Jean-Baptiste Doulcet
Potiche
Comédie française de François Ozon
Durée : 1h43min
Date de sortie : 10 Novembre 2010
Avec Catherine Deneuve, Gérard Depardieu, Fabrice Luchini, Karin Viard,…
La bande-annonce :
oh là là , pas du tout d’accord avec « 8 Femmes et Angel, ses seuls bons films ».

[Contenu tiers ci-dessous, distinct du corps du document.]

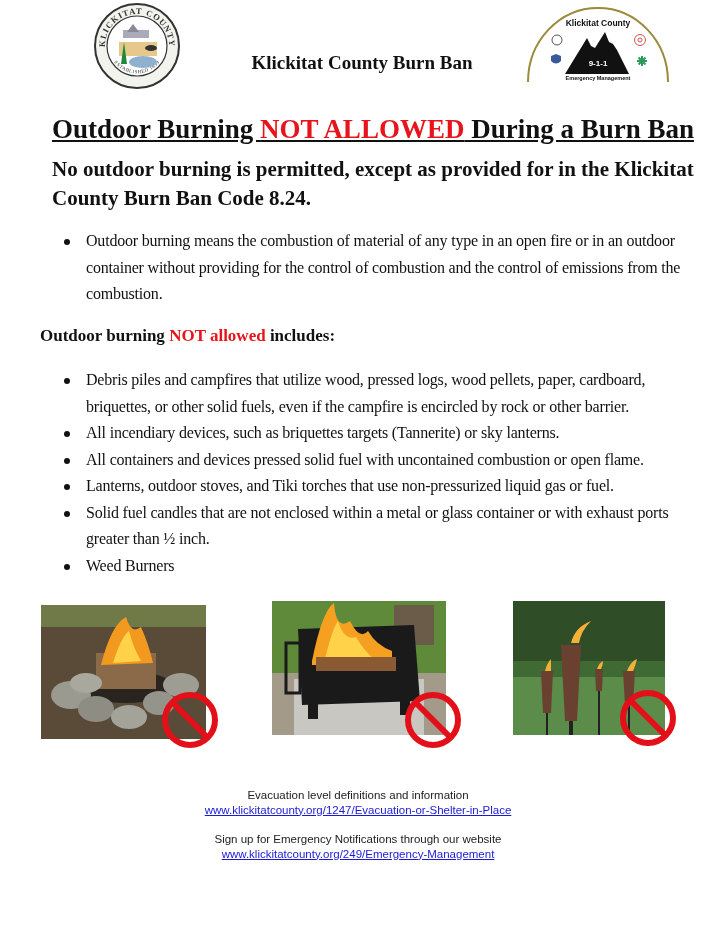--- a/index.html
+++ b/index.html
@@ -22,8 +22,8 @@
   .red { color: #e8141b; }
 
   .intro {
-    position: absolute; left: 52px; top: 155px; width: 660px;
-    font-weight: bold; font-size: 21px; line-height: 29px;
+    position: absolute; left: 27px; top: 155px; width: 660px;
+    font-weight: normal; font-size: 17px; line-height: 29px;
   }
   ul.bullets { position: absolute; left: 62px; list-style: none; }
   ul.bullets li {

Chez Ozon, il y a deux veines : d’un côté un cinéma ultra stylisé qui prend sa source, son esthétisme le plus souvent dans le théâtre mais aussi dans le conte de fée ou le sitcom. De l’autre, une veine naturaliste totalement différente de la précédente. Dans les deux familles, il y a je trouve deux grands films : « Gouttes d’eau sur pierres brûlantes » d’après une pièce de Fassbinder, film dont la stylisation extrême permet de révéler une cruauté bien réaliste elle et un sujet vrai et fort : la préséance du pouvoir sexuel sur tous les autres sentiments . Et puis dans la veine naturaliste, « Sous le sable » (la mer est d’ailleurs, un thème récurrent chez Ozon), film sombre sur l’incapacité du deuil dans lequel s’insinue petit à petit un sentiment fantastique. Dans ses deux grands films, finalement les cloisons entre les deux tendances sont poreuses , juste un peu, juste assez pour provoquer un trouble. C’est là qu’ Ozon devient vraiment un grand cinéaste.